• _Input data_
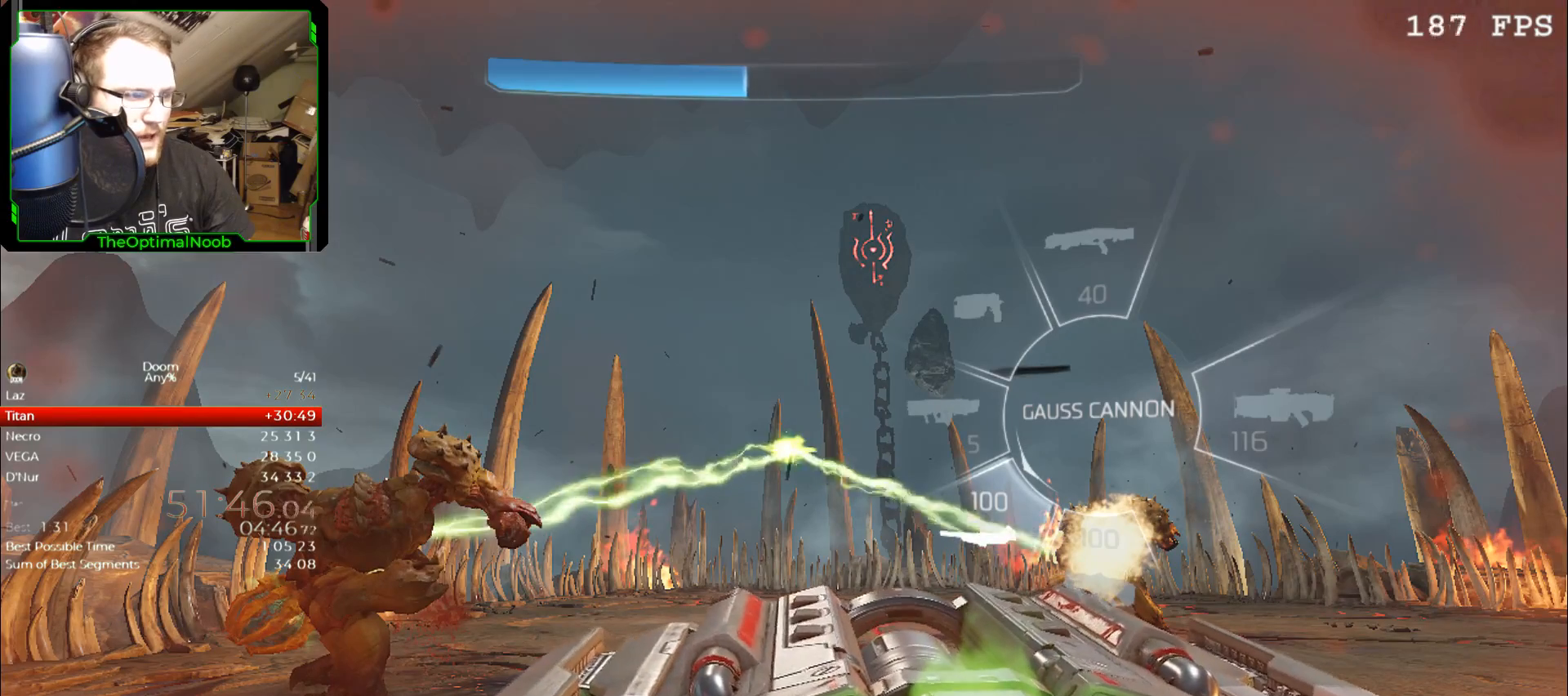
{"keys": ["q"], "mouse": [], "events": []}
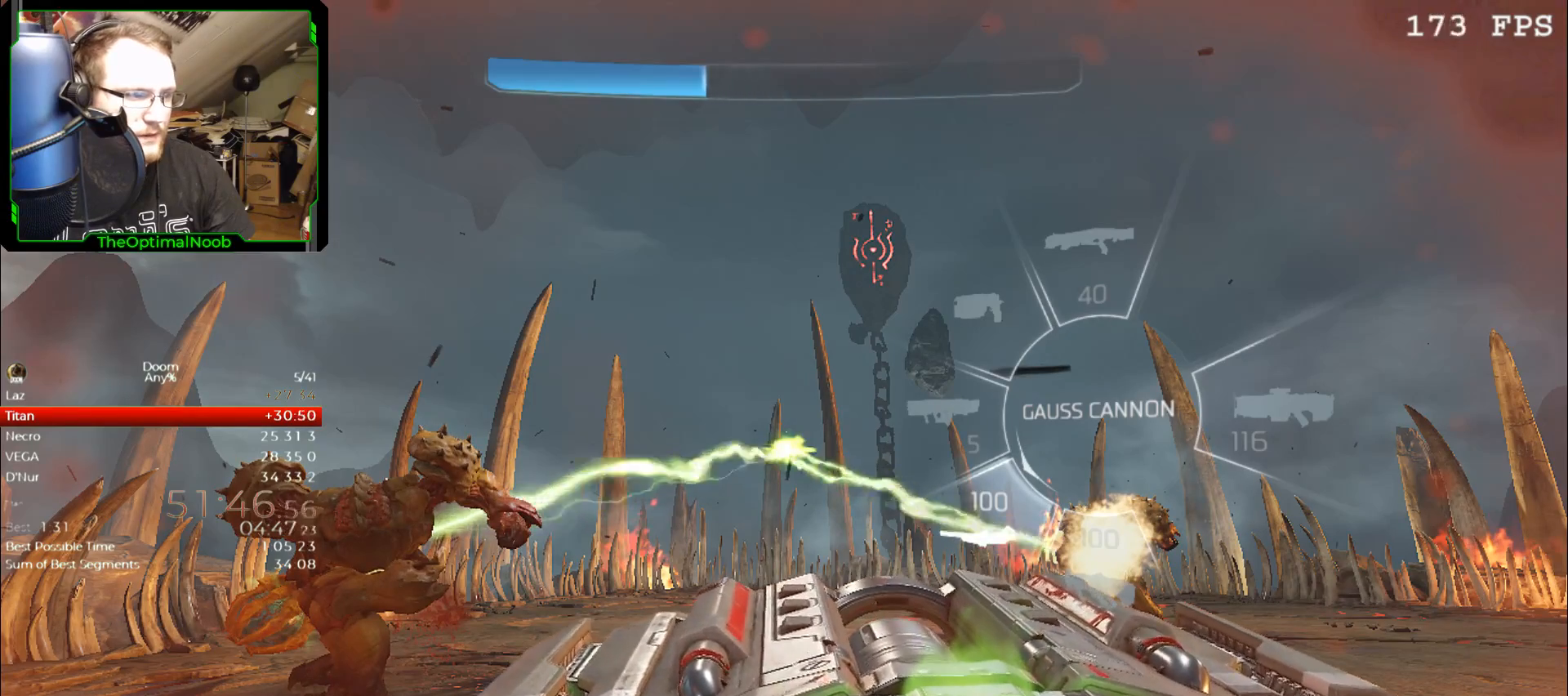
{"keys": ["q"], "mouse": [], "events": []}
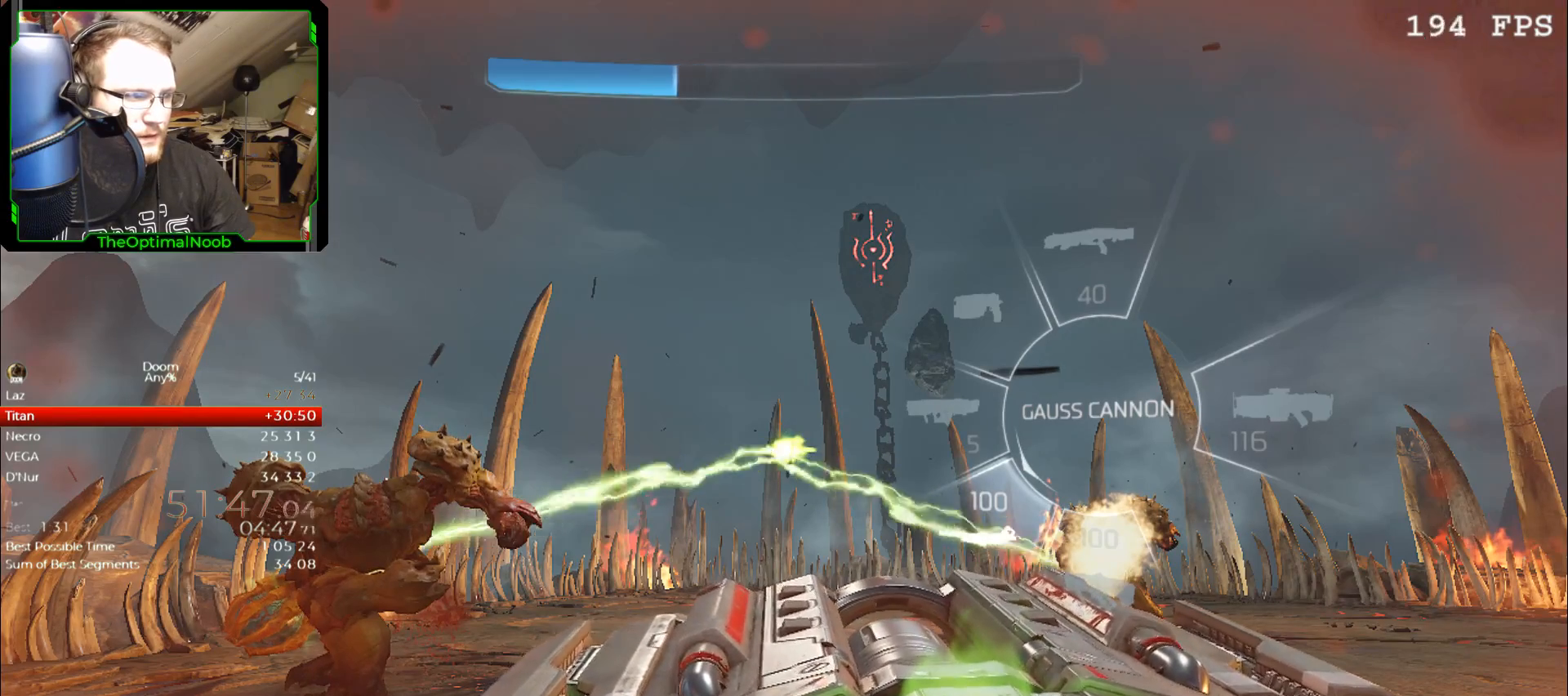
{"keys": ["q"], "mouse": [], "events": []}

• _Your objective_
The listing should be transcribed exactly. No picture is to appear in the transcription.

• _Solution to this problem_
{"keys": ["q"], "mouse": [], "events": []}
{"keys": ["q"], "mouse": [], "events": []}
{"keys": ["q"], "mouse": [], "events": []}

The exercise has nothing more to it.